= Exercise goal =
In the records below, find the line with "15: (385, 205)" and the line with "39: (635, 275)"; return exactly those lines and every line between them.

= Supplied information =

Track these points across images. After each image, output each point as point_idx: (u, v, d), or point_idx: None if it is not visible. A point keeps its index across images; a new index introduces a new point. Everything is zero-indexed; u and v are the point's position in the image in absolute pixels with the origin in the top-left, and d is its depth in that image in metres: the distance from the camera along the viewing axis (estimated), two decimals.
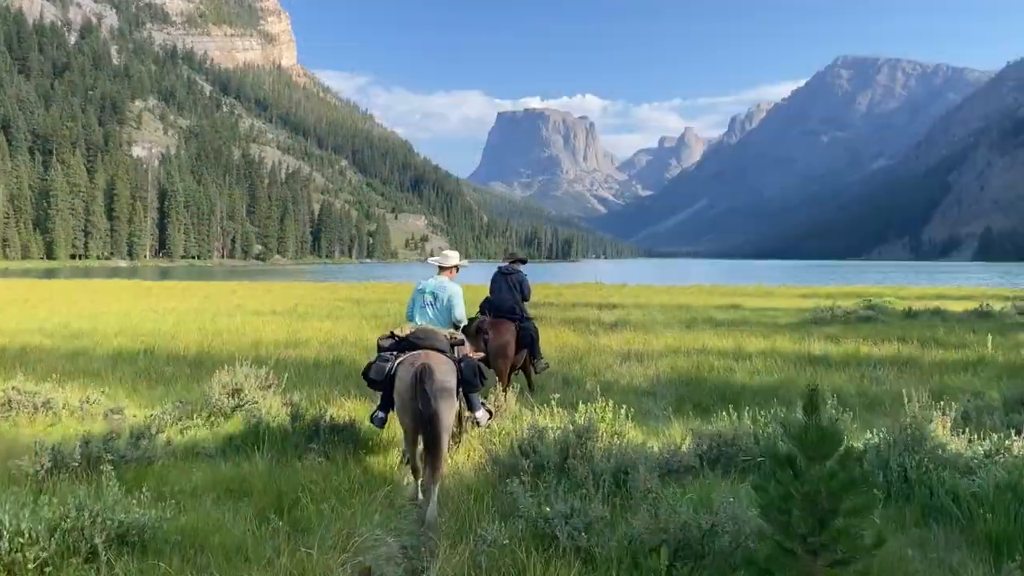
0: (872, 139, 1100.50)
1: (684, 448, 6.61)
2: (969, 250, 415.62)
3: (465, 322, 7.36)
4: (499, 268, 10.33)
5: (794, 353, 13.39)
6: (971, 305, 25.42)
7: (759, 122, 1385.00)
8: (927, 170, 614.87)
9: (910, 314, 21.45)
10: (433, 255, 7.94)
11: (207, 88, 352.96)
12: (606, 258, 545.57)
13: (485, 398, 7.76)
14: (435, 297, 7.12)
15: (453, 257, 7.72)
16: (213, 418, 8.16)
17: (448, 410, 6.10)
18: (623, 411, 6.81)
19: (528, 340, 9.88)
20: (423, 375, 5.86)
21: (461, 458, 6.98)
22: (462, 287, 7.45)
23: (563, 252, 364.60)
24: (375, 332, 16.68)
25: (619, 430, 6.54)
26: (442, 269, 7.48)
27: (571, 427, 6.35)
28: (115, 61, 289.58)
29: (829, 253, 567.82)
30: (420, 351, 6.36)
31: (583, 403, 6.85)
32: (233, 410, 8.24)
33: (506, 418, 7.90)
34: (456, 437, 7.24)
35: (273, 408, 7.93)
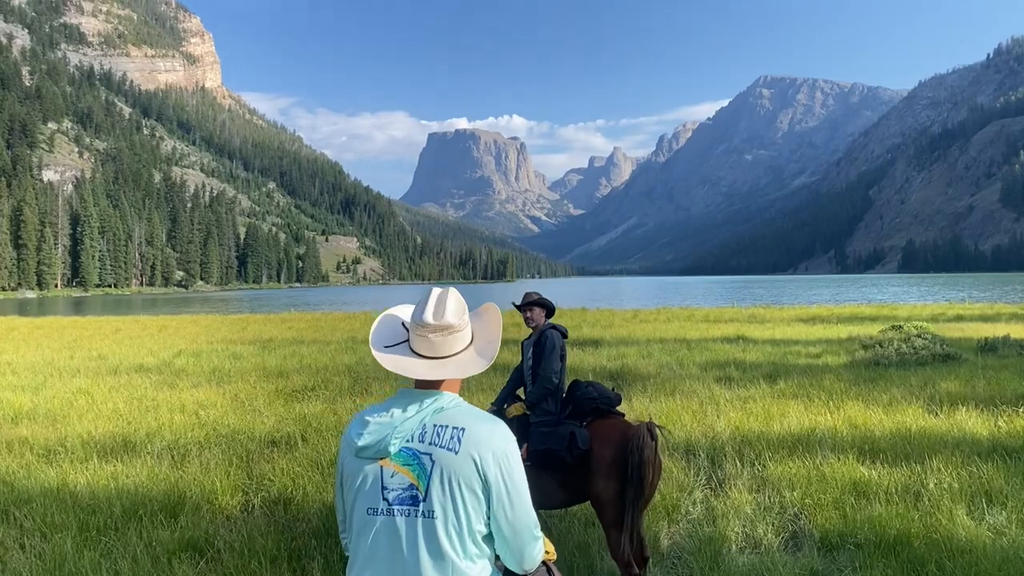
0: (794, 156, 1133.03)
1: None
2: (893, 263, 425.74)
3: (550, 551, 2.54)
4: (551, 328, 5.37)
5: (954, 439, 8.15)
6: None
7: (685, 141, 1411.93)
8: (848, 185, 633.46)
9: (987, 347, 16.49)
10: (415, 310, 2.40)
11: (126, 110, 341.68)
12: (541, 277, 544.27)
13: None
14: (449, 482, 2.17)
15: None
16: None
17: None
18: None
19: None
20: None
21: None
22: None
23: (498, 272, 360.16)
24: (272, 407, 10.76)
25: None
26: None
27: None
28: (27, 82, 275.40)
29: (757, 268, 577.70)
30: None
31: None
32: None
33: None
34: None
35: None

...

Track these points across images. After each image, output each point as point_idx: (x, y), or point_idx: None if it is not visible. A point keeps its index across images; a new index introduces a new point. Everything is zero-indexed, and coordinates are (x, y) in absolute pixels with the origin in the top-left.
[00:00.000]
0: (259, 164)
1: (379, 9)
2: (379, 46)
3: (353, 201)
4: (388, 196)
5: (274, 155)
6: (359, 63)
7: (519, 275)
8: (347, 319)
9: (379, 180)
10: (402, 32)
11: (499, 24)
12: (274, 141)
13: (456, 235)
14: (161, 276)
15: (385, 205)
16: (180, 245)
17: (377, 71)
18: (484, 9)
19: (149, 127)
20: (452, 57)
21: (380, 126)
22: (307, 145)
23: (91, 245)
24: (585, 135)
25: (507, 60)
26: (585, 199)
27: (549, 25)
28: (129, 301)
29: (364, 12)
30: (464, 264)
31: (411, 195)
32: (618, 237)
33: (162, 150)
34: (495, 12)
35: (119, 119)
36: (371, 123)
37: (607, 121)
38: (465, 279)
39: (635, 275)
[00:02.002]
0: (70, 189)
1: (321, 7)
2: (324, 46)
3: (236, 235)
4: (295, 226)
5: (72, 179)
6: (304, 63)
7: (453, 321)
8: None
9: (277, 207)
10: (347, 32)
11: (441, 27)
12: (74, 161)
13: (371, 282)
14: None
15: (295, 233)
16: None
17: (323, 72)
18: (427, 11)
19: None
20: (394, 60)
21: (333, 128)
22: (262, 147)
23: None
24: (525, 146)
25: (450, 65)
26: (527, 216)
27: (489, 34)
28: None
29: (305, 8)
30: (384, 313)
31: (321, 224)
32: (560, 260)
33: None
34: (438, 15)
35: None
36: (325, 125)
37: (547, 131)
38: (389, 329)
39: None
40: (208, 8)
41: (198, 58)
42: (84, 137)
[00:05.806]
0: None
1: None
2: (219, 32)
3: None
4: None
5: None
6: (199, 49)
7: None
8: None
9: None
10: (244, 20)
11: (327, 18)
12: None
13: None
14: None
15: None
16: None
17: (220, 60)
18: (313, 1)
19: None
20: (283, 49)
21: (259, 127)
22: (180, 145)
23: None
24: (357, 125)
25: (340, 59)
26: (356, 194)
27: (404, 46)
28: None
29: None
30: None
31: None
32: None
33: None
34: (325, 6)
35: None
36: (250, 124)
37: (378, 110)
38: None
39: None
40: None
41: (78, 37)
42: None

--

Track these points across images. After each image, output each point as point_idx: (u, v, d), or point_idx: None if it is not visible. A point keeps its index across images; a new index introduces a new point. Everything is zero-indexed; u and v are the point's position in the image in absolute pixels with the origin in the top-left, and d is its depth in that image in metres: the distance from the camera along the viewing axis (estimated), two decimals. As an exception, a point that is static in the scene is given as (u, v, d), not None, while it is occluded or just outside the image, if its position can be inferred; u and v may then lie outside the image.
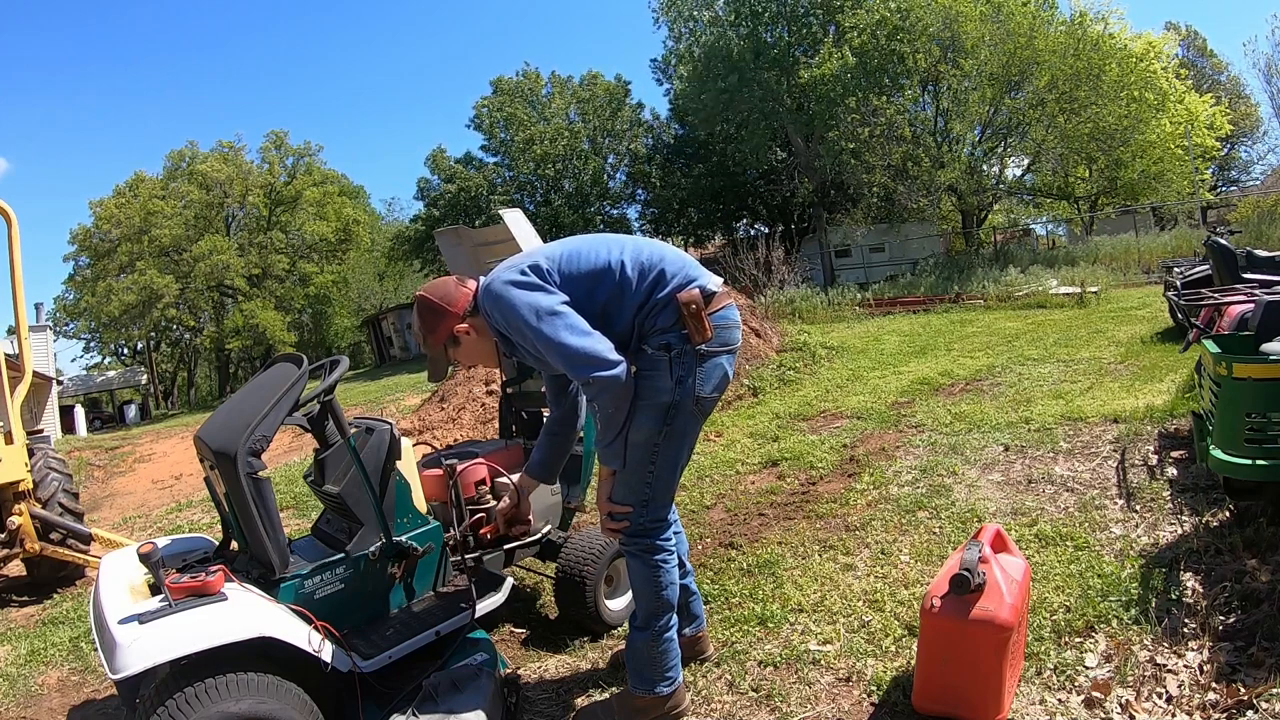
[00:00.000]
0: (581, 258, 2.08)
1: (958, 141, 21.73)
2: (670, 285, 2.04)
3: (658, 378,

= Response below =
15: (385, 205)
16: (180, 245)
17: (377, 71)
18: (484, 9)
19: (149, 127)
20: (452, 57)
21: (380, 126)
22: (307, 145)
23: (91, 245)
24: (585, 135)
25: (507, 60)
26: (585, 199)
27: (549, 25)
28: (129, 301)
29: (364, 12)
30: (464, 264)
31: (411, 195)
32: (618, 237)
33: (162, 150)
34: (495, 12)
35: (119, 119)
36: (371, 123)
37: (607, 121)
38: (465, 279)
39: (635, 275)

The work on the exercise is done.